In Grimm’s “The Two King’s Children,” we revisit the three garments used by the heroine to reclaim her bridegroom in the context of a far more complex story than “The Sprig of Rosemary.” In this story all three garments are in walnut shells.
In another Grimm story, “All Fur,” the princess, running away to avoid a forced marriage to her father, takes with her a number of magical items, one being three gowns associated with the sun, moon, and stars, which she packs in a nut shell.
In “Romeo and Juilet,” Mercutio describes Queen Mab—the midwife of dreams—as driving a chariot made out of an empty Hazelnut shell.
In “The Magic Egg and Other Tales from Ukraine” by Barbara J. Suwyn, I found a version of “Pea-Roll-Along” in which the antagonist’s soul is hidden in a walnut on the world tree, and he cannot be destroyed until the nut is found.
Certain images in fairy tales resonant with the listener: Cinderella’s glass slipper, Sleeping Beauty’s spinning wheel, Rapunzel’s golden hair. To a lesser degree, the walnut (and to the extent it represents nuts in general) is one of those imagines. Why this is so may be a hard nut to crack.
Immediately, two possibilities jumped to my mind. First is the secretive nature of the nut, with the edible heart hidden away inside the shell. We discover its secret by breaking into the inner sanctum. However, the content is pretty predictable. Why would the expectations of our fancy jump from finding an edible nut to some other sort of gift?
My second notion involves the brain-like shape of the nut, particularly the English walnut. It does look rather like a brain sitting inside a brainpan. Certainly the peasants, who butchered mammals and used every part of the mammal short of the sound they made, would have recognized the similarity. However, this line of thought leads to zombies, who simply are not part of the European fairy tale tradition. I will go not farther down that path. Something at the end of it might attack me.

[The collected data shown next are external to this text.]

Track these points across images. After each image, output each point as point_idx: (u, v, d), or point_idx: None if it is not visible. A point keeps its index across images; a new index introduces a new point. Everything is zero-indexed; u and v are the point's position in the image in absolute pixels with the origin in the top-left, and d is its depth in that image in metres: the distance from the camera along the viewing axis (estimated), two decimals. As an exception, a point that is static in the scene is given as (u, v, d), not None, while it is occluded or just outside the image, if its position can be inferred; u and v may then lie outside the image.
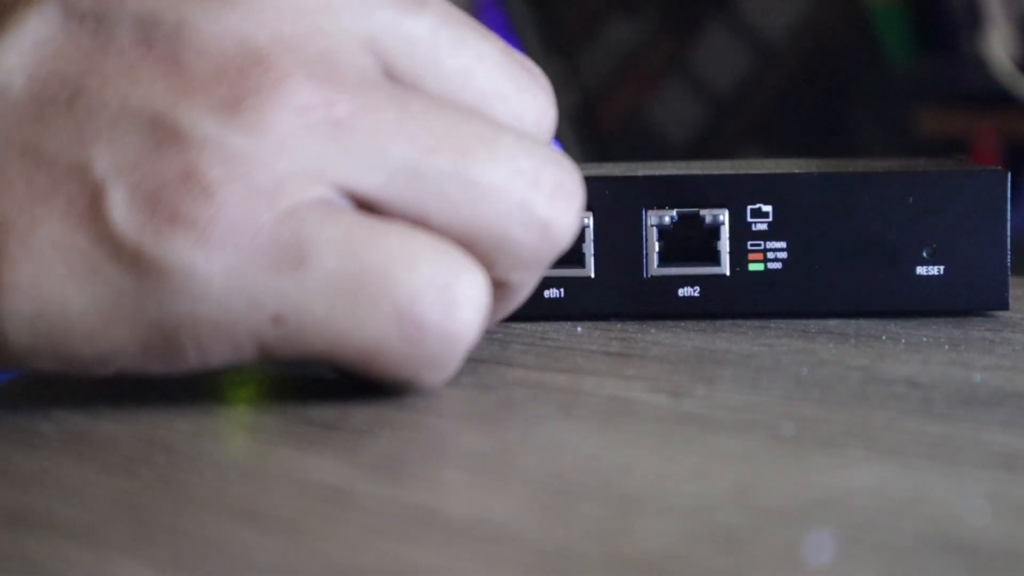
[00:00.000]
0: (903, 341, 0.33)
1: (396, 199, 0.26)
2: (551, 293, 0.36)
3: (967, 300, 0.35)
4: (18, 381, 0.31)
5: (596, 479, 0.23)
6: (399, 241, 0.25)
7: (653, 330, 0.34)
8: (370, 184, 0.26)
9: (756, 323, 0.35)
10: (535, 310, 0.35)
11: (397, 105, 0.26)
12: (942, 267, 0.35)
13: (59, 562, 0.19)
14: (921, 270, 0.35)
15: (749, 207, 0.35)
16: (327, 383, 0.29)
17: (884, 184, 0.35)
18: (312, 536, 0.20)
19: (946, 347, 0.32)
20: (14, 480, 0.23)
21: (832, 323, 0.35)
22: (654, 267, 0.35)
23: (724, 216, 0.35)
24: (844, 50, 1.68)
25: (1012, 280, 0.35)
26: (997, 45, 1.45)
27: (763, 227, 0.35)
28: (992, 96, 1.48)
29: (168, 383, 0.28)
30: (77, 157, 0.25)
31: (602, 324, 0.35)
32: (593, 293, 0.36)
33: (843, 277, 0.35)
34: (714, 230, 0.35)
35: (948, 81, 1.56)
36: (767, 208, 0.35)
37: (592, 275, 0.35)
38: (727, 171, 0.36)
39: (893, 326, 0.34)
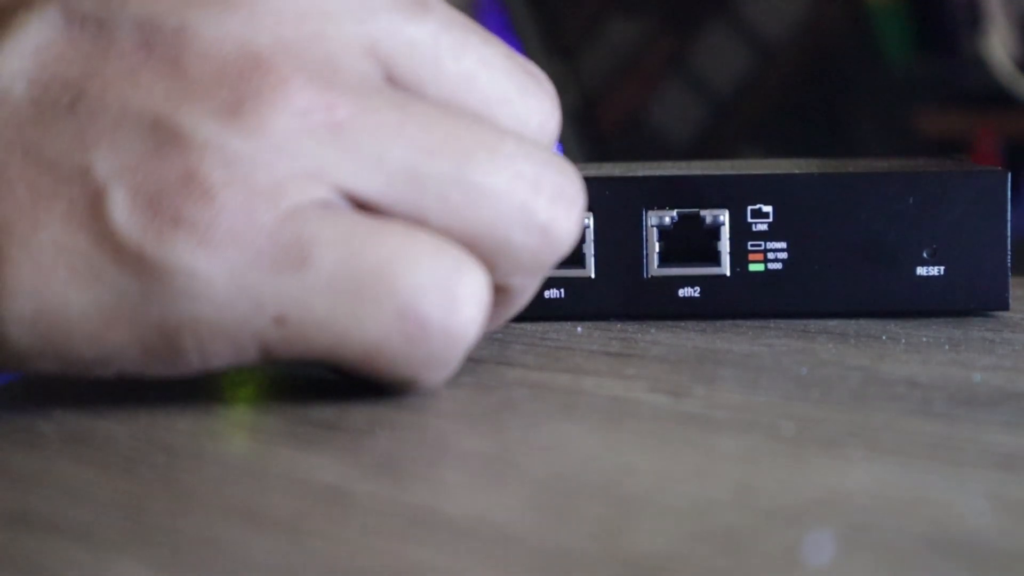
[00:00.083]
0: (903, 341, 0.33)
1: (396, 202, 0.26)
2: (551, 293, 0.36)
3: (967, 300, 0.35)
4: (18, 381, 0.31)
5: (596, 479, 0.23)
6: (400, 240, 0.25)
7: (653, 330, 0.34)
8: (370, 186, 0.26)
9: (756, 323, 0.35)
10: (535, 310, 0.35)
11: (397, 108, 0.26)
12: (942, 267, 0.35)
13: (59, 562, 0.19)
14: (921, 270, 0.35)
15: (749, 207, 0.35)
16: (327, 383, 0.29)
17: (884, 184, 0.35)
18: (312, 536, 0.20)
19: (946, 347, 0.32)
20: (14, 480, 0.23)
21: (832, 323, 0.35)
22: (654, 267, 0.35)
23: (724, 216, 0.35)
24: (844, 50, 1.68)
25: (1012, 280, 0.35)
26: (997, 45, 1.45)
27: (763, 227, 0.35)
28: (992, 96, 1.48)
29: (168, 383, 0.28)
30: (78, 160, 0.25)
31: (602, 324, 0.35)
32: (593, 293, 0.36)
33: (843, 277, 0.35)
34: (714, 230, 0.35)
35: (948, 81, 1.56)
36: (767, 208, 0.35)
37: (592, 275, 0.35)
38: (727, 171, 0.36)
39: (893, 326, 0.34)
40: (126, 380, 0.27)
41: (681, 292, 0.35)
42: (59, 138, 0.25)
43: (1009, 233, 0.35)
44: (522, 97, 0.28)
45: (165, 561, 0.19)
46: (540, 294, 0.35)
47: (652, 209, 0.35)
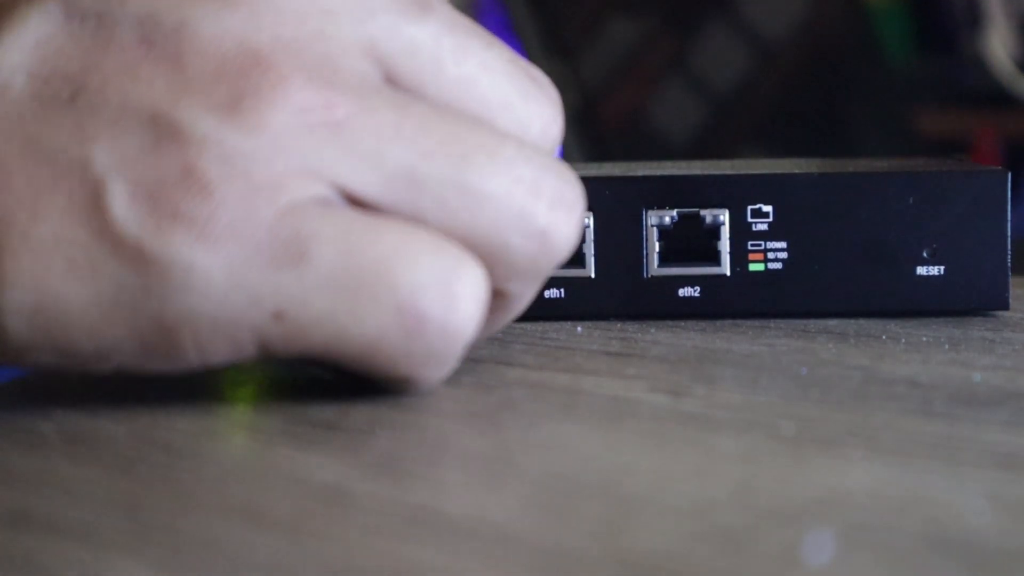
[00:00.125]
0: (903, 341, 0.33)
1: (394, 202, 0.26)
2: (551, 293, 0.36)
3: (967, 300, 0.35)
4: (18, 381, 0.31)
5: (596, 479, 0.23)
6: (399, 237, 0.25)
7: (653, 330, 0.34)
8: (368, 186, 0.26)
9: (756, 323, 0.35)
10: (535, 310, 0.35)
11: (397, 109, 0.26)
12: (942, 267, 0.35)
13: (59, 562, 0.19)
14: (921, 270, 0.35)
15: (749, 207, 0.35)
16: (327, 383, 0.29)
17: (885, 184, 0.35)
18: (312, 536, 0.20)
19: (946, 347, 0.32)
20: (14, 480, 0.23)
21: (832, 323, 0.35)
22: (654, 267, 0.35)
23: (724, 216, 0.35)
24: (844, 50, 1.68)
25: (1012, 280, 0.35)
26: (997, 45, 1.45)
27: (763, 227, 0.35)
28: (992, 96, 1.48)
29: (168, 383, 0.28)
30: (78, 153, 0.25)
31: (602, 324, 0.35)
32: (593, 293, 0.36)
33: (843, 277, 0.35)
34: (714, 230, 0.35)
35: (948, 81, 1.56)
36: (767, 208, 0.35)
37: (592, 275, 0.35)
38: (727, 171, 0.36)
39: (893, 326, 0.34)
40: (125, 376, 0.27)
41: (681, 292, 0.35)
42: (59, 131, 0.25)
43: (1009, 233, 0.35)
44: (524, 102, 0.28)
45: (165, 561, 0.19)
46: (540, 294, 0.35)
47: (652, 209, 0.35)
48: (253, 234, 0.25)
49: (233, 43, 0.25)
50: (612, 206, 0.35)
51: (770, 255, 0.35)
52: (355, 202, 0.26)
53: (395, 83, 0.27)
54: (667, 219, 0.35)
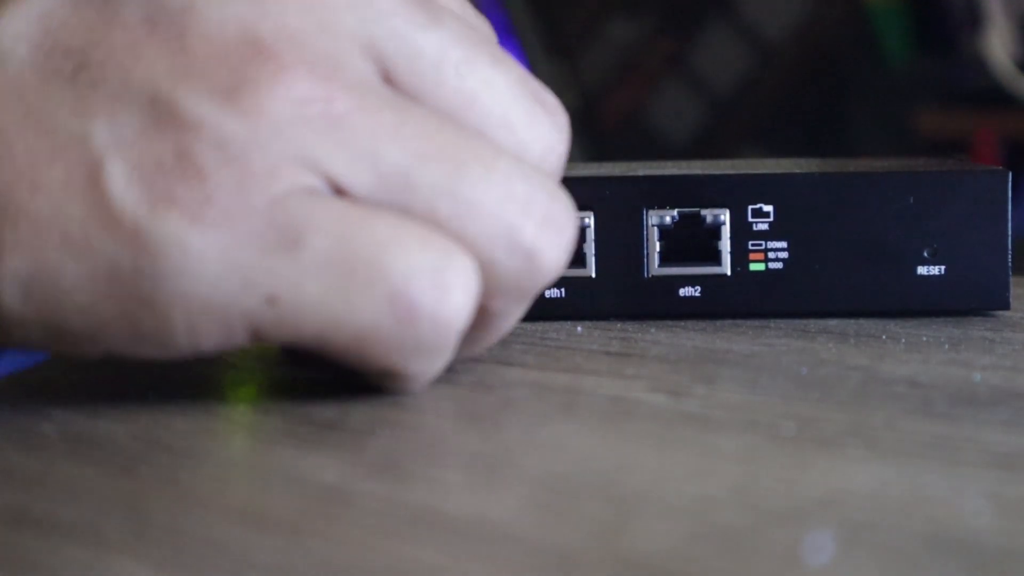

I abandon both of my notions (after some prowling on the internet) in preference to the walnut purse. These were little drawstring bags made from covered walnut shells given as gifts in the time of Elizabeth I. By the 18th century, Limerick gloves, similar to kid gloves, being so sheer and delicate, were presented inside a walnut shell. That the garments in our stories could also fit inside a walnut shell was a testament to the exquisite nature of these articles, and not so much a matter of magic. Well, good things come in small packages, do they not?
PS. While we old hippies think of “parsley, sage, rosemary, and thyme” as one of the lyrics in Simon and Garfunkel’s “Scarborough Fair,” the source is much older. Check out “The English and Scottish Popular Ballads, Volume 1” by Francis James Child, ballad #2 “The Elfin knight” version G. While this five volume work is highly scholastic, there is here a wealth of folkloric themes.